Desprairies’s mother was 19 years old when the occupation started. Always careful to keep her identity a secret, she worked as a poster propagandist for the Vichy regime and its Nazi leaders, coming up with catchy art and slogans. “Everybody used pseudonyms from very early on during the occupation,” Desprairies said. “It’s as if they all knew that things were going to end badly.”
Desprairies’s mother was 24 when her first husband died. “She felt like she had lived everything that was worth living,” Desprairies said of her mother, “and yet after that she was married to my father for 58 years — a man who bored her a lot.”
One of Desprairies’s most lasting memories of her mother, which is brought to life in her novel, is of her removing a pile of posters atop her wardrobe to look at them one last time before she burned them.
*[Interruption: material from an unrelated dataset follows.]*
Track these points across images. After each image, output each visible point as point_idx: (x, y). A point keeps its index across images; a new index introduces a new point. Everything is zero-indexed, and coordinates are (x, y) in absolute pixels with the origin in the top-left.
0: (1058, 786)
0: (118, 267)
“I remember those posters very well,” Desprairies said. Among the stack was the notorious Nazi propaganda poster Affiche Rouge, which was distributed by Vichy France in 1944, to discredit 23 immigrant fighters in the French resistance, known as the Manouchian Group.
Desprairies alludes to her mother’s propaganda activities but is careful not to divulge too much detail. “I don’t like to answer questions that are too personal, because my family is very angry with me at the moment because of my book,” she said.
This is notably true of her brother, she said. He supported her while she was writing “The Propagandist,” but “completely reversed his point of view and denied everything” once the book came out.
She continued: “Perhaps when you go out on a limb like this you must have nothing left to lose.”
Lehrer, Desprairies’s translator, noted that the book’s success in France meant that there was no way that her family members could divorce themselves from the novel. “As an insight into the collaboration from the inside, it’s an unbelievably brave book,” Lehrer said. “The fact that so few books of this kind have been written tells you how sensitive this subject remains in France even so long after the war.”
Despite her family’s lack of support, Desprairies has no regrets. “Everybody likes to be liked and feel at ease,” she said. “But at the end of the day I am free and perhaps nothing feels quite as good as that.”